Molins’ Tobacco Machinery division sales during the six months to the end of June, at £18.0 million, were increased by 22 percent on those of the six months to the end of June 2012. At the same time, the division’s operating profit increased from £0.8 million to £1.3 million.
In reporting its first-half results, Molins said that sales of new and rebuilt tobacco machines were supported by a strong opening order book, and that while order intake overall was slightly weaker than in the same period last year, current order prospects were relatively strong.
The division is continuing to focus on new product development and improvements in service performance.
Meanwhile, sales by the company’s Scientific Services division, at £11.4 million, were up by 23 percent, while operating profit was £0.1 million, compared with an £0.1 million loss during the first six months of 2012.
The division, with its main facilities in the U.K. and U.S., comprises Arista Laboratories, an independent tobacco and smoke constituent analytical laboratory, and Cerulean, which supplies process and quality-control instruments to the tobacco industry, as well as other instruments and machinery to other industrial sectors.
Molins reported that order intake at Cerulean had been strong in most areas, with the key Chinese market remaining buoyant and its order book being boosted by a large, one-off project for a customer in North Africa.
Order intake at Arista Laboratories was lower than in the same period last year.

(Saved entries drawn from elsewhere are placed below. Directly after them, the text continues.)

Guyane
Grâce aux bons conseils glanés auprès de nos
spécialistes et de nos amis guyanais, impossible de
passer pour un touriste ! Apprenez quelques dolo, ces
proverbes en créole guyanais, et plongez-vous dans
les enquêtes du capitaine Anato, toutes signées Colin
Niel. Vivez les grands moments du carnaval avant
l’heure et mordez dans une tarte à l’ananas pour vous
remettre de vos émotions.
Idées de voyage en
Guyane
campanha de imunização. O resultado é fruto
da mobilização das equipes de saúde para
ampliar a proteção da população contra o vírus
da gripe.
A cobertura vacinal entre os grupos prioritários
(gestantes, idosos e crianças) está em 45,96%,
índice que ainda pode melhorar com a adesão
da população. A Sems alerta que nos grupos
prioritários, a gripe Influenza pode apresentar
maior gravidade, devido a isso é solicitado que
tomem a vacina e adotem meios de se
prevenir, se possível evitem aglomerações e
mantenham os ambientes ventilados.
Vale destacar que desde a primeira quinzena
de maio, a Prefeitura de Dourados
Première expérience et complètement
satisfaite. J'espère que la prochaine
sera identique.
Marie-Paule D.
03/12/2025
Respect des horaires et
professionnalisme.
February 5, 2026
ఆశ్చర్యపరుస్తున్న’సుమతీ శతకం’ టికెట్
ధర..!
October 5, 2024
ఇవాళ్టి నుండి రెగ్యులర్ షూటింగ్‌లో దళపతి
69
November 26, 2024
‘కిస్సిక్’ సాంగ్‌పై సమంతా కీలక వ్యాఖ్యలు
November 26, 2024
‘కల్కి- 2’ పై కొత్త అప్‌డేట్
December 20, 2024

Although it had been expected that regulatory requirements for the testing and reporting of tobacco product constituents in the U.S. would have been confirmed by the Food and Drug Administration (FDA) in the first half of the year, the regulatory framework had not been forthcoming, and the latest indication from the FDA was that guidance would be published in December, Molins said.

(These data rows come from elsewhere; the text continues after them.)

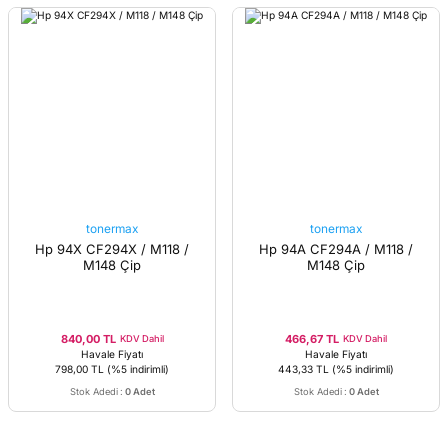
tonermax
tonermax
Hp 94X CF294X / M118 /
Hp 94A CF294A / M118 /
M148 Çip
M148 Çip
840,00 TL
466,67 TL
KDV Dahil
KDV Dahil
Havale Fiyatı
Havale Fiyatı
798,00 TL
(%5 indirimli)
443,33 TL
(%5 indirimli)
Stok Adedi
:
0 Adet
Stok Adedi
:
0 Adet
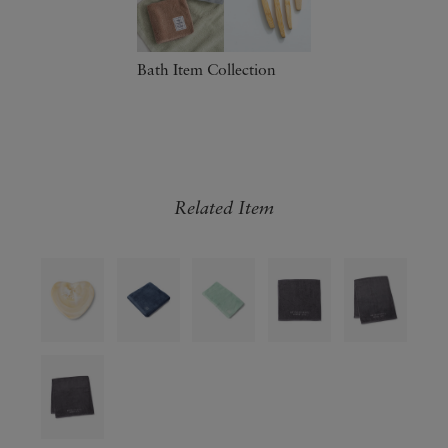
Bath Item Collection
Related Item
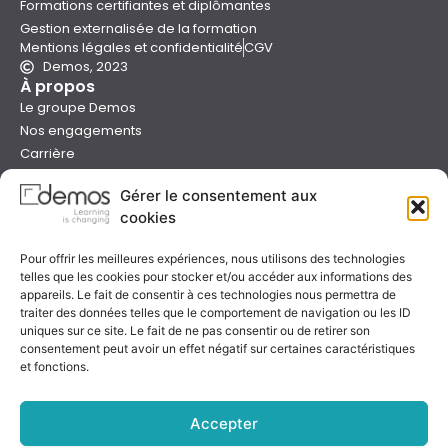
Formations certifiantes et diplômantes
Gestion externalisée de la formation
Mentions légales et confidentialité
CGV
Demos, 2023
À propos
Le groupe Demos
Nos engagements
Carrière
Devenir formateur Demos
Gérer le consentement aux
Presse
cookies
Catalogues
Boutique e-learning
Pour offrir les meilleures expériences, nous utilisons des technologies
Aide
telles que les cookies pour stocker et/ou accéder aux informations des
Nous contacter
appareils. Le fait de consentir à ces technologies nous permettra de
Nous trouver
traiter des données telles que le comportement de navigation ou les ID
uniques sur ce site. Le fait de ne pas consentir ou de retirer son
Préparer sa formation
consentement peut avoir un effet négatif sur certaines caractéristiques
Sessions garanties
et fonctions.
FAQ
Qualité & certification
Accepter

At the same time, sales by Molins’ Packaging Machinery division increased by 16 percent to £18.4 million, while operating profit was unchanged at £0.1 million.

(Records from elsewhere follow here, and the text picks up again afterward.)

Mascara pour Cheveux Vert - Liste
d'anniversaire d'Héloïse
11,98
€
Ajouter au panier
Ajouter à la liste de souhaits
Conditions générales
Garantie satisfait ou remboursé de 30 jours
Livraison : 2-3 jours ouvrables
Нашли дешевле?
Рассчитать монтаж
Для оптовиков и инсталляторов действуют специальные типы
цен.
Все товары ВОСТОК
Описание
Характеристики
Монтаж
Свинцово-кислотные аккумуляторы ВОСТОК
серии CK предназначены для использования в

“The increase in sales in the first half was supported by a strong opening order book, although margins were reduced as a result of an increase in high-engineering-content projects, with a lower proportion of sales of standardized machines,” Molins reported.
“The group has had a strong first half, with increases in both sales and underlying profit,” said Chief Executive Dick Hunter.
“We have continued our investment across the business, most notably in product development, as well as through the expansion of our Packaging Machinery presence in Asia.
“The order book supports the group’s full-year trading performance being second-half weighted as in previous years.
“The board’s expectation of performance for the full year remains unchanged.”